» Written task:
For every line of the records below that holds "pentru", add one. Give only the final total.

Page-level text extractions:
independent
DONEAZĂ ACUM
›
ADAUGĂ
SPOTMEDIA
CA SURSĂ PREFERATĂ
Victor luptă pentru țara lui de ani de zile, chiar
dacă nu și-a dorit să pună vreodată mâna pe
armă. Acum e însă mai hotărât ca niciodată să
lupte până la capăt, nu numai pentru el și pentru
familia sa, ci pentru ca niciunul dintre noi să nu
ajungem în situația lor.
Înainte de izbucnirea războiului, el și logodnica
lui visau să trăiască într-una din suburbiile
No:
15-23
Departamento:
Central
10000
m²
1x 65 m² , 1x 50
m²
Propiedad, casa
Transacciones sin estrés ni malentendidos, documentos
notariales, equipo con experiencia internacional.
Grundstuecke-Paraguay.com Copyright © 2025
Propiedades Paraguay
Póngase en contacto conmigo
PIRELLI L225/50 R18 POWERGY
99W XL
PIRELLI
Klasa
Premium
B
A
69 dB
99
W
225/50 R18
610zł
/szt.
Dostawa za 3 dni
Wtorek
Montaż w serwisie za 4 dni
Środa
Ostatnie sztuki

» Exercise result:
3